Da saßen sie, die Verlorenen und Verlassenen, die Auswürflinge des unaussprechlichsten Elends, eine Musterkarte von Zerrissenheit und ungewaschener, ungekämmter Verwahrlosung bildend. Sie waren übrigens still und ruhig, fast in peinlicher Weise. Sie harrten dem „Futter“ entgegen. Allmählich trollten noch ein Paar Spätlinge herein, schlotternden Ganges oder mit sonderbar ausgespreizten Beinen. Ein Wald von Haarwuchs bedeckte die Köpfe Aller. Einige trugen Wämmser, die ihnen bis an die Knöchel reichten; die Hosen waren nur noch stückweise zu erkennen. Ein paar hatten kaum das Hemd auf dem Leib, um die Hüften hingen sonderbare Fahnenfetzen; klappernd vor Kälte wackelten sie in den Saal herein und lugten mit thierisch scheuem Blick umher. Einige hatten verkrüppelte Glieder. Die Krücke diente dem Einen oder dem Anderen, um herbeihumpeln zu können; die Mehrzahl schien jedoch kräftigen Gliederbaues zu sein. Man sah blasse, abgehärmte Gesichter, eingefallene Wangen, auch einige Antlitze, auf denen sich, wenn der Schein nicht trog, frühzeitige Verworfenheit malte. Im Ganzen war die Gesichtsfarbe jedoch nicht schlecht; Manche freilich zeigten eine hektische Röthe und geisterhaft glänzende Augen. Es waren ein paar höchst confiscirte Physiognomien, aber auch nicht wenige ausdrucksvolle Köpfe dabei, mit nobel geschnittenen Zügen. Die im Allgemeinen schöne Form des englischen Stammes ließ sich selbst unter diesem Abschaum nicht verkennen. Irländer, däuchte mir, waren kaum da, obwohl diese celtische Nationalität den ärmsten Pöbel Londons bildet. Sie mochten fürchten – und diese Befürchtung, wie sich nachher herausstellte, hatte in der That Viele vom Kommen abgehalten, es sei von der Polizei eine Falle gestellt worden, um bei dieser Gelegenheit einen Fang zu thun oder wenigstens gewissen Geheimnissen der armen Gäuche auf die Spur zu kommen. Der Irländer ist von Herzen gewöhnlich gutmüthiger, als sein englischer Cumpan, aber doch auch wieder eher zum Mißtrauen geneigt.

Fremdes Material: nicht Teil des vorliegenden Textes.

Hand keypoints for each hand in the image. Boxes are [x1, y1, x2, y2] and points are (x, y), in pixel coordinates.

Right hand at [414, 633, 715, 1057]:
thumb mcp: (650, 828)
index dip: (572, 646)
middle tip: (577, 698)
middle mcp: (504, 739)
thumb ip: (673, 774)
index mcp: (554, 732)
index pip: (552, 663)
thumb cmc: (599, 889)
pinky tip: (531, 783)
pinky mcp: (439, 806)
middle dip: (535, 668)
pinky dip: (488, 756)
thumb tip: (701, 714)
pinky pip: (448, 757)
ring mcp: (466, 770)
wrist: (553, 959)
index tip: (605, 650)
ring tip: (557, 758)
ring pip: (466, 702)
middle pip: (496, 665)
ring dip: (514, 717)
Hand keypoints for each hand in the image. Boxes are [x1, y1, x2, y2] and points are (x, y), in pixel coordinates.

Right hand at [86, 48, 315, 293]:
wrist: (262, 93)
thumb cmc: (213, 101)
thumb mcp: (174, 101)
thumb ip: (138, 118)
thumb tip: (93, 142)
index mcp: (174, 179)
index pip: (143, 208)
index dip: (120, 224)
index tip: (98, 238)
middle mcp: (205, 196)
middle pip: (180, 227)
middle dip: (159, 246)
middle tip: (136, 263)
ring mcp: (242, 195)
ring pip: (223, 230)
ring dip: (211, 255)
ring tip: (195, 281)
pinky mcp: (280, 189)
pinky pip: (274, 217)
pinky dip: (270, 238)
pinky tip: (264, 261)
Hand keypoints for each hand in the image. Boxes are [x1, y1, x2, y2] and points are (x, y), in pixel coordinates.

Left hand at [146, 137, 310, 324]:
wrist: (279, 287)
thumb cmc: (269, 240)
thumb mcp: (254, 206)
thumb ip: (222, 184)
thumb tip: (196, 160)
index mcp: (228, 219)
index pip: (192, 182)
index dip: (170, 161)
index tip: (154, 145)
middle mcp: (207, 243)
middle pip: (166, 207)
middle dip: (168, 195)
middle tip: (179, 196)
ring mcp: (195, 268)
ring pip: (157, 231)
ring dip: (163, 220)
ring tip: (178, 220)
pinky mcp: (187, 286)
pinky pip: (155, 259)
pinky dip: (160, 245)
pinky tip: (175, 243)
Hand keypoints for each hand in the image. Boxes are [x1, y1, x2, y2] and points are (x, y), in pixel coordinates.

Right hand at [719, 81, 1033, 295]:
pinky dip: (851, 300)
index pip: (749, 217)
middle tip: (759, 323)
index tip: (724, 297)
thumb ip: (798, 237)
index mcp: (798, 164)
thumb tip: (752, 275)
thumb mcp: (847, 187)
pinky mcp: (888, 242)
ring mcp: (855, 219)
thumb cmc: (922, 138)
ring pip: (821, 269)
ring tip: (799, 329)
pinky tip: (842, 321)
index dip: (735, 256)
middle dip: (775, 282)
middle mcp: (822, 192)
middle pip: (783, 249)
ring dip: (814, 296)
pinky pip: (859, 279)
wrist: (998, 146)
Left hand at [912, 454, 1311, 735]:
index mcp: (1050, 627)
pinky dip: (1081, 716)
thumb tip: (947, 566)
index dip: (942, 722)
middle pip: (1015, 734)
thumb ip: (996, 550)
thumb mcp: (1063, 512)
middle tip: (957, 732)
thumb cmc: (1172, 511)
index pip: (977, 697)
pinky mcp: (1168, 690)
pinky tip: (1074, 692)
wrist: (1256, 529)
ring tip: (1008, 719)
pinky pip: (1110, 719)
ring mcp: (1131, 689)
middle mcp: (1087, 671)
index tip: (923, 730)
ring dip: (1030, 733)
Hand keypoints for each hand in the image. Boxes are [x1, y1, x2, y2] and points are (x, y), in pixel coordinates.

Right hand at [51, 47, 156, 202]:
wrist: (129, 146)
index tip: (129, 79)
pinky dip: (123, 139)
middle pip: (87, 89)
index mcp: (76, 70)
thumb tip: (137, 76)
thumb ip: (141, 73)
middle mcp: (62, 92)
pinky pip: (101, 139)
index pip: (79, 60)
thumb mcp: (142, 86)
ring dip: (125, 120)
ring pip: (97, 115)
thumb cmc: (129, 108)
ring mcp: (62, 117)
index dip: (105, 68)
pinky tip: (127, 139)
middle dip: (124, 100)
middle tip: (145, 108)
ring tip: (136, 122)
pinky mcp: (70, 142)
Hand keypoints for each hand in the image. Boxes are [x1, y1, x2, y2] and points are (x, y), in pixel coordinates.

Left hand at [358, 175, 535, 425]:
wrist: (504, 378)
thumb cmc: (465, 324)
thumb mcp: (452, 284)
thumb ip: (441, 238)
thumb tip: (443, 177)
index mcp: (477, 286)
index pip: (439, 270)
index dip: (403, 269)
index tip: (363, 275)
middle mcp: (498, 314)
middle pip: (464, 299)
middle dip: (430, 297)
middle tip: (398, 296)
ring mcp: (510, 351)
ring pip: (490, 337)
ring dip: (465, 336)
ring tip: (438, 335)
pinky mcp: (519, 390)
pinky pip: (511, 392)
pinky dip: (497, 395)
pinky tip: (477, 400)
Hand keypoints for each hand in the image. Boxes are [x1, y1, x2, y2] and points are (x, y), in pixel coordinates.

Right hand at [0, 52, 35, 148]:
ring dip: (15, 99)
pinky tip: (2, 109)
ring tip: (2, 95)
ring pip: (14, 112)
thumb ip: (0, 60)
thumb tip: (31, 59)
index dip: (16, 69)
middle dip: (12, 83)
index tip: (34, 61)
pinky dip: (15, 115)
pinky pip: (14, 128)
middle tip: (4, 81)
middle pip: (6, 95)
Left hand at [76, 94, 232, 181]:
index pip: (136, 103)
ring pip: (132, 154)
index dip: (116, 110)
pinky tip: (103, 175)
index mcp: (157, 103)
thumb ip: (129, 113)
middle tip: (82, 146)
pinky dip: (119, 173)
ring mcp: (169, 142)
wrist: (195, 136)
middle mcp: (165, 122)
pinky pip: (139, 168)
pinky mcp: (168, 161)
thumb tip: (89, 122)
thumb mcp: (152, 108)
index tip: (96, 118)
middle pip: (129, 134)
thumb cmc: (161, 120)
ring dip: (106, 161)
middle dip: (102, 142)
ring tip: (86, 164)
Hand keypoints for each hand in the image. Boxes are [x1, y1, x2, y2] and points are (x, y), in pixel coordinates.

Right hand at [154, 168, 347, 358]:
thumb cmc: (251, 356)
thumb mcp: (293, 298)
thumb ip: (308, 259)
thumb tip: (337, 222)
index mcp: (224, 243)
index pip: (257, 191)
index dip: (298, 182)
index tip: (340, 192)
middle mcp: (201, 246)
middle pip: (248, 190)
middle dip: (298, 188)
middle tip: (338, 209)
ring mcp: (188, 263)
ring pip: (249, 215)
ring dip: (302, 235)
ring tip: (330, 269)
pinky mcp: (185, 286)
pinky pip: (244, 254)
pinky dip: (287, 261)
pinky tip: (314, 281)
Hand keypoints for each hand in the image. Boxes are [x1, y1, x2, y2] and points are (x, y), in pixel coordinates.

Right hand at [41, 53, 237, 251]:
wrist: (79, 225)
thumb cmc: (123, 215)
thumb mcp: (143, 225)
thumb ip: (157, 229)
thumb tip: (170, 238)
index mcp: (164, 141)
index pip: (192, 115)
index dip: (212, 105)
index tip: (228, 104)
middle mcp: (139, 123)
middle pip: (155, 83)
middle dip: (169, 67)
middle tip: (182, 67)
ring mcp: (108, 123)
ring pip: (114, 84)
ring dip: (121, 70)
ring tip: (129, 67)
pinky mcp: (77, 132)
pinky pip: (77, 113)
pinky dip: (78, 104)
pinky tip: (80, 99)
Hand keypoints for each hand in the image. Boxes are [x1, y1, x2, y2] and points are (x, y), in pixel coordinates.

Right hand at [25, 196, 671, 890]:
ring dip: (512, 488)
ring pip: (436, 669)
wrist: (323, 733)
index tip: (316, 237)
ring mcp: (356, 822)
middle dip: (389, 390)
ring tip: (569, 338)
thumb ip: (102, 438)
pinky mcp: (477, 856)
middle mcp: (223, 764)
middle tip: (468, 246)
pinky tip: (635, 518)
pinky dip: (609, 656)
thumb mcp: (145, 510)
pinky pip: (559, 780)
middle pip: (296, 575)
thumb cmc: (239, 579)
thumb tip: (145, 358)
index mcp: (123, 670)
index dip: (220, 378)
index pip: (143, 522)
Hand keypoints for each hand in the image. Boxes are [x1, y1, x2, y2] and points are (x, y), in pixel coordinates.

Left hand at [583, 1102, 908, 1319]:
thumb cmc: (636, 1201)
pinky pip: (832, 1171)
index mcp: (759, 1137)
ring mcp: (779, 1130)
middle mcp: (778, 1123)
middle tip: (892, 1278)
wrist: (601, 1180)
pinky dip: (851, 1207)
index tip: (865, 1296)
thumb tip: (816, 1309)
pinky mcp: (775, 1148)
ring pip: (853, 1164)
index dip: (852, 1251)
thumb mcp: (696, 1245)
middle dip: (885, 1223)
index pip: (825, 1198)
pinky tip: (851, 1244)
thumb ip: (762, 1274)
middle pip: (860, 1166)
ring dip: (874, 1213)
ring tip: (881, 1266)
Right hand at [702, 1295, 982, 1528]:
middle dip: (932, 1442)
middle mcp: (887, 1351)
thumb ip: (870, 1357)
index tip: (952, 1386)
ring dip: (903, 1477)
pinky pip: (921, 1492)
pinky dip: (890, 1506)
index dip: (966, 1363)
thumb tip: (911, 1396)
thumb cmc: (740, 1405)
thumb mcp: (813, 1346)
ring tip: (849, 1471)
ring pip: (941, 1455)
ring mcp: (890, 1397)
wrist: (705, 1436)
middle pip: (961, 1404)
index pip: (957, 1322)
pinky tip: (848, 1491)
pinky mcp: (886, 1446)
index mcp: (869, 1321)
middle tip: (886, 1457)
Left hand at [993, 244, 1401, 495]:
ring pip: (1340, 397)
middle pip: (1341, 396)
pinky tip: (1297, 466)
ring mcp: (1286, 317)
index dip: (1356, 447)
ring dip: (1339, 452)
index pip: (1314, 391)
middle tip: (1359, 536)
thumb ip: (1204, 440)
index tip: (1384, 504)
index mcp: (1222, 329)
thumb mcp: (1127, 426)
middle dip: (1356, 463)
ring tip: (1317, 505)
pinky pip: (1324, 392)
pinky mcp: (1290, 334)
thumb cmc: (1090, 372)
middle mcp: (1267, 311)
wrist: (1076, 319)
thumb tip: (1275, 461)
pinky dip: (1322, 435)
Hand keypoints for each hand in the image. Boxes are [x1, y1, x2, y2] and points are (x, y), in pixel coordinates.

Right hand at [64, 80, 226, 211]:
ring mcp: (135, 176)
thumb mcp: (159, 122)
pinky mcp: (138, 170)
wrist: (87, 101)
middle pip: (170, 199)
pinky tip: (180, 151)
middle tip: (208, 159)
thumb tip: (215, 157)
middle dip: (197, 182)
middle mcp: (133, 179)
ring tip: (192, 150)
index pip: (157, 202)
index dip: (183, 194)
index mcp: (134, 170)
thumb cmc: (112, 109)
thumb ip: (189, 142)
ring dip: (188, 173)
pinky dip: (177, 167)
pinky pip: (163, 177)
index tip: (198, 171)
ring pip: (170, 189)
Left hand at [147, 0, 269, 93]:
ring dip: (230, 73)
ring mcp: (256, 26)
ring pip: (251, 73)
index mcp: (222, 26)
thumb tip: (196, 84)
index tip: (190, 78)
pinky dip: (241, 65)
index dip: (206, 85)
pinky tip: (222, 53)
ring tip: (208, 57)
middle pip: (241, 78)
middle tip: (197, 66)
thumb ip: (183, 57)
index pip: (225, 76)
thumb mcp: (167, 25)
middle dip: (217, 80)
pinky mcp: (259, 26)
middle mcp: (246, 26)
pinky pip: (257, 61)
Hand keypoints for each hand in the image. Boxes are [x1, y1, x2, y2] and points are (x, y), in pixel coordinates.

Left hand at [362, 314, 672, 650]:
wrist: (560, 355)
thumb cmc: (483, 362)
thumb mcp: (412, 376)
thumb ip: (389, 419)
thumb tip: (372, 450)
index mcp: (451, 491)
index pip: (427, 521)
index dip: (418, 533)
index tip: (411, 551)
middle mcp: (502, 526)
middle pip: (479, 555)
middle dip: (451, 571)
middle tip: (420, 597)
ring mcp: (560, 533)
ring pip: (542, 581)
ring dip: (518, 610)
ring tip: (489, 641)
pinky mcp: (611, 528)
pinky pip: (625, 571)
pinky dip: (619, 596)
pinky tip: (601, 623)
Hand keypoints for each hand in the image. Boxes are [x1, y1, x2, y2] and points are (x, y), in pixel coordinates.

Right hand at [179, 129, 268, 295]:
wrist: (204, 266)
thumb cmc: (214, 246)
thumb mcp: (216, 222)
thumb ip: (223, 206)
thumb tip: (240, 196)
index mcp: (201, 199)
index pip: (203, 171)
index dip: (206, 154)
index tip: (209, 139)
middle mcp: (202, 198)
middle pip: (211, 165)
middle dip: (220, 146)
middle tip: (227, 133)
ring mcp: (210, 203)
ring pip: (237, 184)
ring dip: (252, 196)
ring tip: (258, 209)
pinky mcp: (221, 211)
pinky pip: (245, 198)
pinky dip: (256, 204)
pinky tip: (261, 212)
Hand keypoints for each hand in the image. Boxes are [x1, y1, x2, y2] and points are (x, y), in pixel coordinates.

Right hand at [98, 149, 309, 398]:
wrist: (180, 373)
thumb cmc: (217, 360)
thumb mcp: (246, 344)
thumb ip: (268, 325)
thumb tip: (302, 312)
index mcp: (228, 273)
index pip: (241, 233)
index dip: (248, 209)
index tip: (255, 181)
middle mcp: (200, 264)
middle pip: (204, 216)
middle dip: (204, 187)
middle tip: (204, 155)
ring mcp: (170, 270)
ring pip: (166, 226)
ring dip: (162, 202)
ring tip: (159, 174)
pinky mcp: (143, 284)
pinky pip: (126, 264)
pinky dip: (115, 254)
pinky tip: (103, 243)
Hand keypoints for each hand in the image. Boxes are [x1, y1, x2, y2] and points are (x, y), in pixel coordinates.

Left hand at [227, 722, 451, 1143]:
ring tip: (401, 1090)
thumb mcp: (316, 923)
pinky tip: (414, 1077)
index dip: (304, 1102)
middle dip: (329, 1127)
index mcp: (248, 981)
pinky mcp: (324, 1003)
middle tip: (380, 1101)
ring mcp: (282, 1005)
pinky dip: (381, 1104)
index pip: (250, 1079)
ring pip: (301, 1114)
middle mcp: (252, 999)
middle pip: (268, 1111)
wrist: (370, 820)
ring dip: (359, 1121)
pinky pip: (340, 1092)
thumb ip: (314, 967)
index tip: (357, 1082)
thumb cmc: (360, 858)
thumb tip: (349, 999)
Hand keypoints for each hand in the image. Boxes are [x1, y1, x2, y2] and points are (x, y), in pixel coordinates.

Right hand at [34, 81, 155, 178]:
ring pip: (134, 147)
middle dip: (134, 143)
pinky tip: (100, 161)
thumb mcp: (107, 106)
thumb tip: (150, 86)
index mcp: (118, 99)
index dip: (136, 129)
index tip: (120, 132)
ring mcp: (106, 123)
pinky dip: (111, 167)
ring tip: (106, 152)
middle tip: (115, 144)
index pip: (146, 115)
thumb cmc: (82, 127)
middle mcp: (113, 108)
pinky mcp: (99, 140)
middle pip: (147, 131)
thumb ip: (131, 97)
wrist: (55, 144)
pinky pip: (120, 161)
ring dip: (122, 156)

Gegen zweihundert Knaben, im Alter bis zu sechszehn Jahren, waren an den Tischen versammelt. An einem Ende des Saales saßen achtzig reguläre Bewohner des Zufluchtshauses beisammen, und der Contrast zwischen diesen gewaschenen, gekämmten, anständig gekleideten Jungen, die doch ehemals gerade solche verstruppte Straßenwildlinge gewesen waren, und den zur Speisung geladenen Lazarussen war außerordentlich. Zwanzig Knaben des Zufluchtshauses machten die Aufwärter. Das Abendessen bestand aus einer schönen Portion saftigen Rindfleisches, mit einem Laibchen Weißbrod, einer kleinen Kanne Kaffee und einem Pfund Plumpudding. Ein stämmiger Krieger hatte nicht mehr verzehren können.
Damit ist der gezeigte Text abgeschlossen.